Supplementary Materials
FIGURE S1 The DNA fusion plot of NGS obtained from the initial ependymoma with DNA gene panel, analysis by Arriba tool. C11orf95: previous gene name of ZFTA
FIGURE S2 The DNA fusion plot of NGS, obtained from the recurrent ependymoma with DNA gene panel, analysis by the Arriba tool.
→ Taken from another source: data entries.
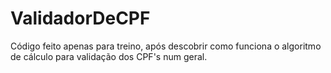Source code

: # ValidadorDeCPF
Código feito apenas para treino, após descobrir como funciona o algoritmo de cálculo para validação dos CPF's num geral.

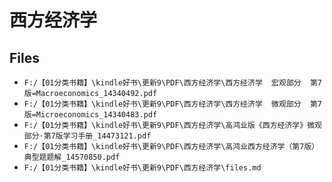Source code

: # 西方经济学

## Files

- `F:/【01分类书籍】\kindle好书\更新9\PDF\西方经济学\西方经济学  宏观部分  第7版=Macroeconomics_14340492.pdf`
- `F:/【01分类书籍】\kindle好书\更新9\PDF\西方经济学\西方经济学  微观部分  第7版=Microeconomics_14340483.pdf`
- `F:/【01分类书籍】\kindle好书\更新9\PDF\西方经济学\高鸿业版《西方经济学》微观部分·第7版学习手册_14473121.pdf`
- `F:/【01分类书籍】\kindle好书\更新9\PDF\西方经济学\高鸿业西方经济学（第7版）典型题题解_14570850.pdf`
- `F:/【01分类书籍】\kindle好书\更新9\PDF\西方经济学\files.md`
C11orf95: previous gene name of ZFTA
FIGURE S3 Copy number analysis with Illumina Epic 850K array chip revealed no significant copy number aberration, which was obtained by the online CNS tumor methylation classifier (https://www.molecularneuropathology.org). Therefore, no MYCN amplification was present
Data Availability Statement
The datasets used and/or analyzed during the current study are available from the corresponding author on reasonable request.